I controlli – L’attività ispettiva ha interessato 8 imprese e un totale di 79 lavoratori. Tra questi, 9 sono risultati completamente “in nero”, privi di contratto e senza preventiva comunicazione al Centro per l’impiego. Una circostanza che ha fatto scattare la maxi sanzione per un importo complessivo di 35.100 euro.
Le violazioni sulla sicurezza – Numerose anche le criticità emerse sul fronte della tutela della salute e della sicurezza nei luoghi di lavoro. I carabinieri hanno accertato il mancato aggiornamento del documento di valutazione dei rischi, carenze nella formazione del personale, l’assenza della sorveglianza sanitaria e una gestione incompleta delle emergenze. Tra le irregolarità rilevate figurano la mancanza della segnaletica, la carente manutenzione dei dispositivi di sicurezza e l’assenza di adeguate misure antincendio.

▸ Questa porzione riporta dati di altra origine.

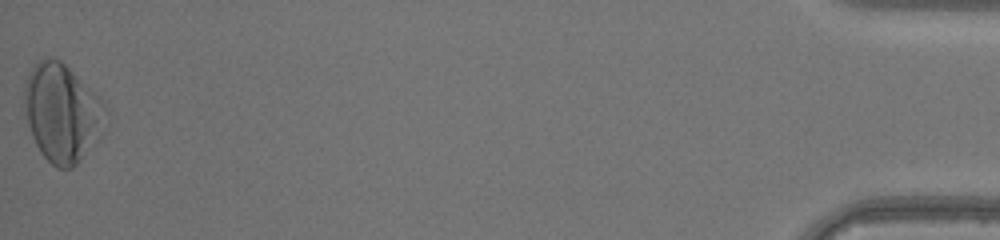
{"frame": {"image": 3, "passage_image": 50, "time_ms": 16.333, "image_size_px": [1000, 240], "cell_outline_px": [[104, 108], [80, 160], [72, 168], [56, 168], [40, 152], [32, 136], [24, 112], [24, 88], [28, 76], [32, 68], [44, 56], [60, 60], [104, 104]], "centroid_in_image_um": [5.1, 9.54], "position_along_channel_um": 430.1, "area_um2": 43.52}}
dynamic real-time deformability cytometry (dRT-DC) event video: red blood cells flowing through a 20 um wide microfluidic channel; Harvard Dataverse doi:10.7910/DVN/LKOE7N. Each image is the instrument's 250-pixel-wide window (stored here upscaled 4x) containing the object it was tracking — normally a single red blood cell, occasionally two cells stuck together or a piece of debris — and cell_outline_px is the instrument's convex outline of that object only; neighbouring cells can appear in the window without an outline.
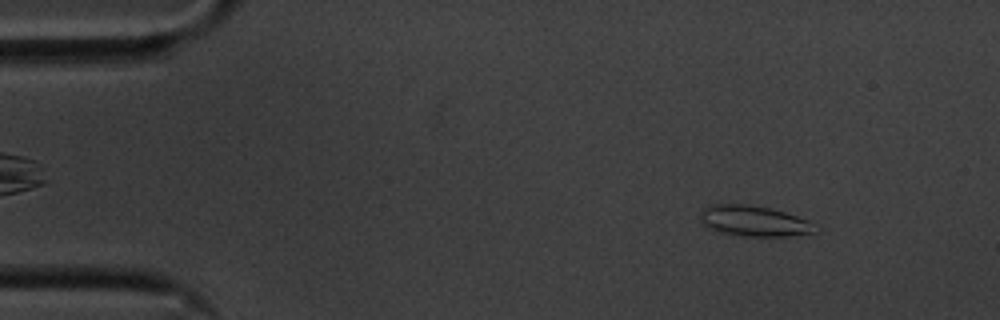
{"species": "common noctule bat (a hibernating species)", "species_latin": "Nyctalus noctula", "temperature_condition": "cold", "stored_images_in_passage": 55, "camera_frame_rate_fps": 3000, "um_per_image_px": 0.085, "animal": {"sex": "male", "body_mass_g": 20.1, "forearm_length_mm": 53.5}, "frame": {"image": 1, "passage_image": 6, "time_ms": 1.667, "image_size_px": [1000, 320], "cell_outline_px": [[820, 228], [816, 232], [788, 236], [740, 236], [716, 232], [708, 228], [700, 220], [700, 216], [704, 208], [708, 204], [744, 204], [772, 208], [808, 220]], "centroid_in_image_um": [64.08, 18.79], "position_along_channel_um": 20.9, "area_um2": 20.75}}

Videosorveglianza irregolare – Nel corso delle verifiche è stata inoltre riscontrata l’installazione di impianti di videosorveglianza senza le necessarie autorizzazioni dell’ispettorato territoriale del lavoro o senza accordi con le rappresentanze sindacali, come previsto dalla normativa vigente.
Sanzioni e provvedimenti – Il bilancio complessivo dell’operazione è significativo: ammende per sanzioni penali pari a 34.274,64 euro e sanzioni amministrative per 45.100 euro. Disposti, infine, tre provvedimenti di sospensione dell’attività imprenditoriale.